Veel meiden hebben last van een laag zelfbeeld; ze denken dat ze niet leuk genoeg zijn, niets kunnen of niets waard zijn. Zo’n beeld heb je natuurlijk niet vanaf het moment dat je geboren wordt ; het moet ergens ontstaan zijn. Maar hoe gaat zoiets eigenlijk?
In het begin van je leven heb je nog geen idee wie of wat je zelf bent; een baby weet niet eens dat zijn handen en voeten aan zichzelf vastzitten! Hij kijkt verbaasd naar die bewegende dingen die voorbij komen. Pas na een tijdje komt hij erachter dat hij het toch echt zélf doet als zijn beentjes bewegen.
Een volgende stap, is dat je jezelf bijvoorbeeld gaat herkennen in de spiegel. Ook ontdek je dat er een aantal kenmerken zijn die bij je horen. Bijvoorbeeld ‘ik heb zwart haar’ en ‘ik ben een meisje’.
Later komen daar ook de dingen bij die je kunt (bvb. ‘ik kan fietsen’). Zo verzamel je een soort lijstje met kenmerken van wat JIJ bent.
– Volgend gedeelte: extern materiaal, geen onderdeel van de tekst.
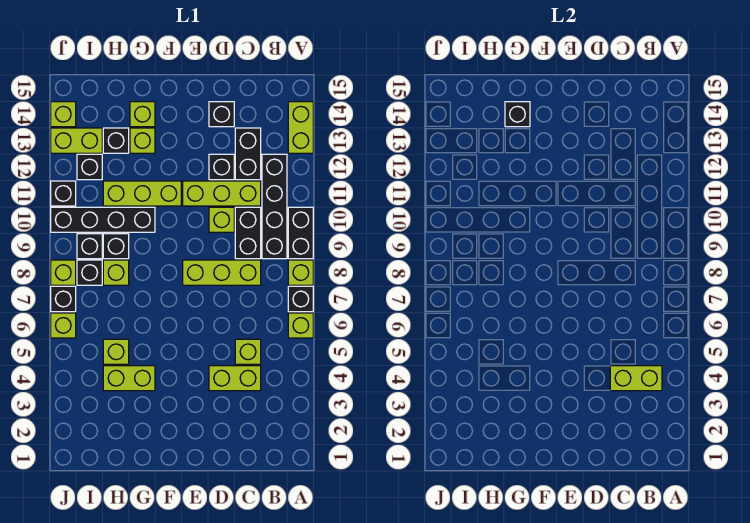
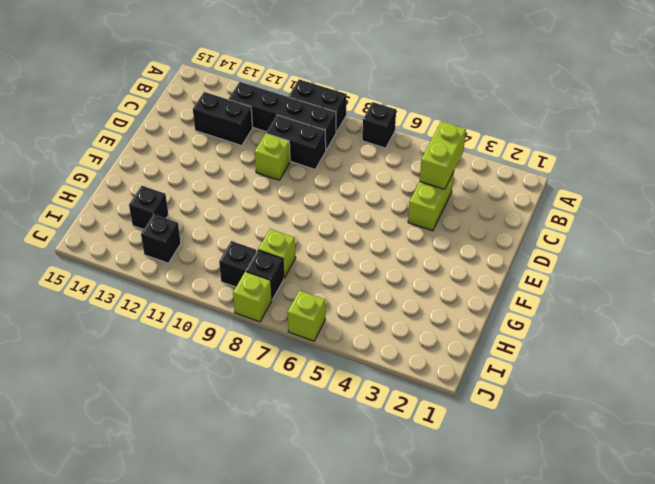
none -> lime 1x1 brick [288,313,313,338]
none -> lime 1x1 brick [288,260,313,285]
none -> lime 1x2 brick [288,102,313,153]
none -> lime 1x1 brick [235,339,261,364]

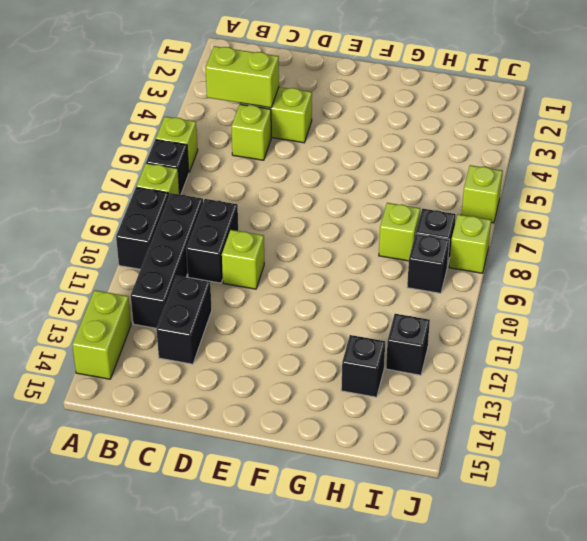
none -> lime 1x3 brick [183,260,261,285]
none -> lime 1x3 brick [183,181,261,206]
none -> black 1x1 brick [209,154,234,180]
none -> black 1x1 brick [209,102,234,127]

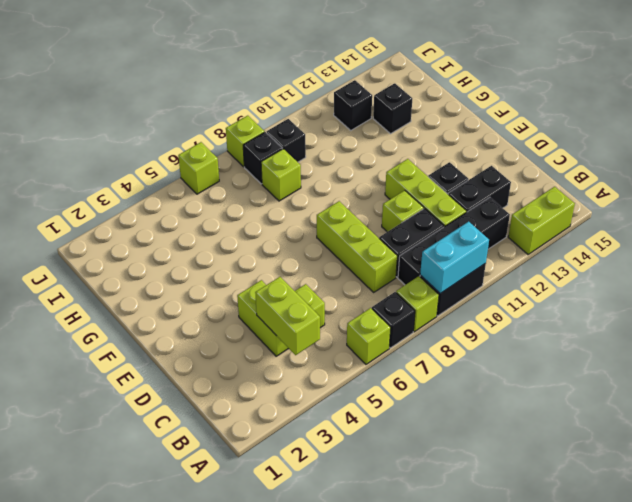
cyan 1x2 brick [420,222,489,293] -> none
none -> black 1x1 brick [209,102,234,127]
none -> lime 1x3 brick [103,181,181,206]
none -> lime 1x2 brick [103,366,155,391]
none -> black 1x4 brick [51,207,155,232]

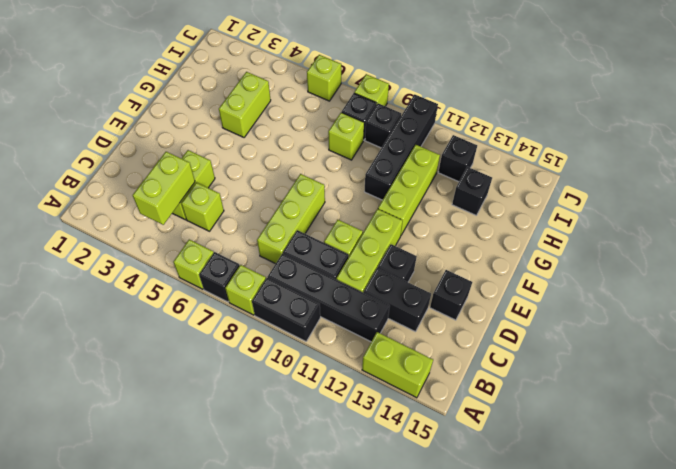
none -> lime 1x1 brick [130,128,155,153]
none -> lime 1x1 brick [130,102,155,127]
none -> lime 1x1 brick [103,339,129,364]
none -> black 1x1 brick [103,234,129,259]

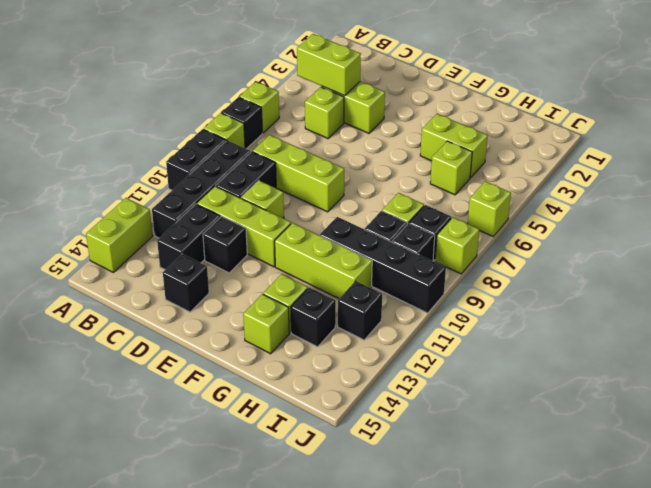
none -> lime 1x2 brick [51,128,102,153]
none -> black 1x1 brick [51,286,76,312]
none -> black 1x1 brick [51,181,76,206]
none -> lime 1x1 brick [51,102,76,127]

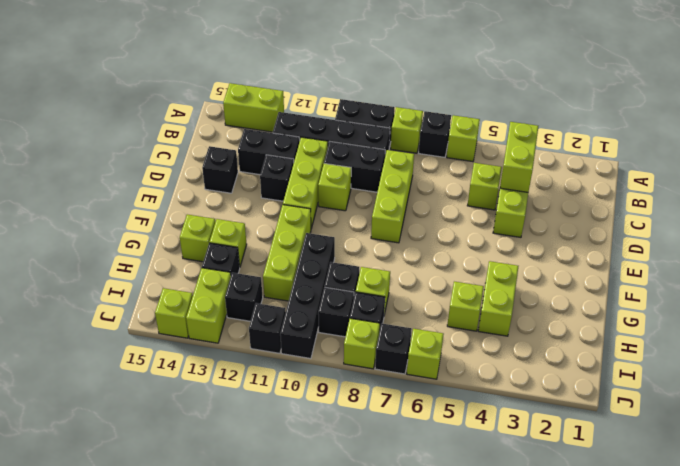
none -> black 1x1 brick [505,102,530,127]

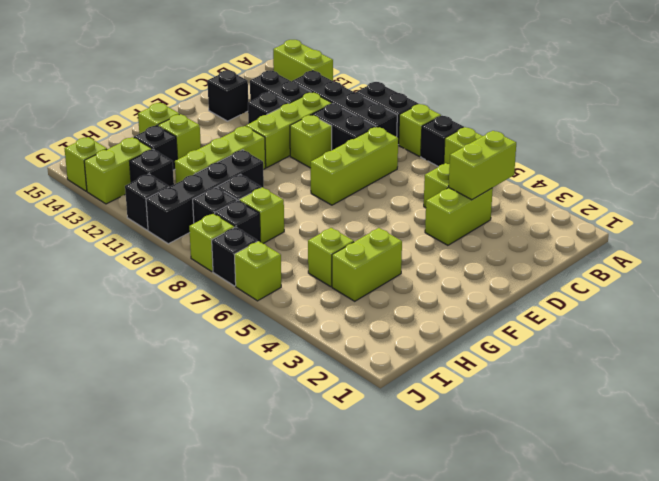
none -> black 1x1 brick [505,102,530,127]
Pas later ga je ook een oordeel koppelen aan dat lijstje kenmerken van jezelf. En hoe kom je aan dat oordeel? Dat doen we door te observeren hoe anderen naar ons kijken, en dit oordeel vervolgens ‘over te nemen’. We vormen ons zelfbeeld ‘door de ogen van de ander’.
In het begin zijn het vooral de ouders die deze rol vervullen. Als een ouder bijvoorbeeld in zijn handen klapt als een kind zijn eerste stapje zet, dan begrijp je als kind dat dit blijkbaar iets positiefs is, en ga je dat zelf ook zo ervaren. Zo voeg je bij elk nieuw ding dat je leert weer wat ‘positiviteit’ toe aan je zelfbeeld; je ontwikkelt zelfvertrouwen.
Soms gaat er iets mis in de ontwikkeling van dit zelfvertrouwen. Bijvoorbeeld als de ouders een kind niet genoeg positief bevestigen. Het kind krijgt dan niet voldoende het gevoel dat hij iets goed heeft gedaan, of dat hij iets kan, en krijgt een negatief zelfgevoel.
Het kan echter ook zo zijn, dat ouders een kind te weinig vrijlaten, en het veel uit handen nemen/niet zelf laten doen. Op deze manier krijgt het niet de kans om te ontdekken welke dingen het zélf kan, waardoor het niet de kans krijgt om een positief zelfbeeld te ontwikkelen.
Beide bovengenoemde gevallen leiden vaak tot faalangst.
Als je wat ouder wordt, is niet alleen de reactie van de ouders, maar ook die van andere mensen in je omgeving van belang. Het speelt een grote rol wat de kinderen op school van je vinden, of je bij de groep hoort, of de juf je prijst of juist afkraakt…
Het ‘gevaarlijke’ hierbij, is dat je nog geen goed ‘basisbeeld’ hebt van wat je bent en wat je kunt; dat beeld ben je immers nog maar net aan het ontwikkelen. Hierdoor spelen de dingen die andere zeggen een relatief grote rol. Bovendien kun je niet goed beoordelen of het wel waar is wat de ander zegt, en geloof je direct wat ze over je zeggen; Als een meisje uit je klas tegen je zegt dat je lelijk bent, is dat voor jou al heel snel de waarheid. Je kunt niet, zoals een volwassene zou doen, de opmerking afzetten tegen het beeld dat je al hebt van jezelf, reëele feiten, en dingen die anderen eerder tegen je gezegd hebben. Dit is (onder meer) de reden dat pesten in de kinderjaren zo’n grote deuk in je zelfvertrouwen kan opleveren.
Repareren
Als je eenmaal een laag zelfbeeld hebt, is daar vaak moeilijk vanaf te komen. Je vult voor anderen vaak automatisch allerlei dingen in, die zij wel niet over jou zouden denken. Je kunt hier iets aan doen door op die automatische gedachtes te gaan letten, en ze bijvoorbeeld op te schrijven. Vervolgens ga je per gedachte bekijken of hij eigenlijk wel reëel of kloppend is. Ben ik wel zo lelijk? Wat voor bewijs is daarvoor? Zijn er ook punten die op het tegendeel wijzen? In feite analyseer je de gedachtes die er als kind zijn ingeslopen dan op een manier die je als kind nog niet kon, maar nu als volwassene wél.
En als je er op zo’n manier naar gaat kijken, blijken de negatieve gedachtes over jezelf meestal écht niet zo kloppend te zijn!